Crédito: Rodrigo Borges Delfim

Mesmo se sentindo praticamente em casa no Brasil, Celina não escapou de um tormento comum para os imigrantes que aqui vivem: a demora na documentação. “Meus documentos demoraram para sair quase os dois anos que eu moro aqui. Mas tudo certo, porque meu país não tem nada de acordos com o Brasil, então é mais difícil mesmo”, lembra a cantora, que contou sempre com a ajuda do marido para os trâmites.

Um pouco mais sobre El Salvador

Independente da Espanha desde 1821, El Salvador é o menor país da América Central, localizado entre Guatemala e Honduras e banhado pelo oceano Pacífico. É a terra natal de muitos imigrantes que se arriscam na tentativa de buscar uma vida melhor nos Estados Unidos cruzando o território mexicano.

Celina conta que recebe muitas perguntas de fãs sobre a terra natal. Além do idioma local [espanhol] e das principais atrações [praias e os vulcões, a maioria deles ainda ativos], ela também descreve algumas das comidas típicas do país, como empanadas de banana recheadas com creme especial e a pupusa (semelhante à arepa sul-americana).
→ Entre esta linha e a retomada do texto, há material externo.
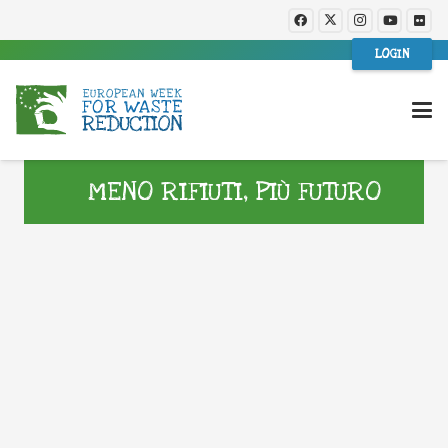
LOGIN
MENO RIFIUTI, PIÙ FUTURO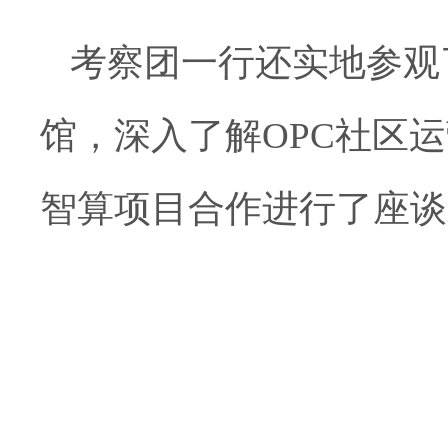
考察团一行还实地参观
馆，深入了解OPC社区
智算项目合作进行了座谈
El Salvador é ainda a terra de Dom Oscar Romero (1917-1980), bispo de San Salvador que foi morto durante uma missa por conta de suas críticas denúncias de violações aos direitos humanos que ocorriam no país. Considerado um dos mártires do século XX, foi declarado beato pelo papa Francisco em fevereiro deste ano.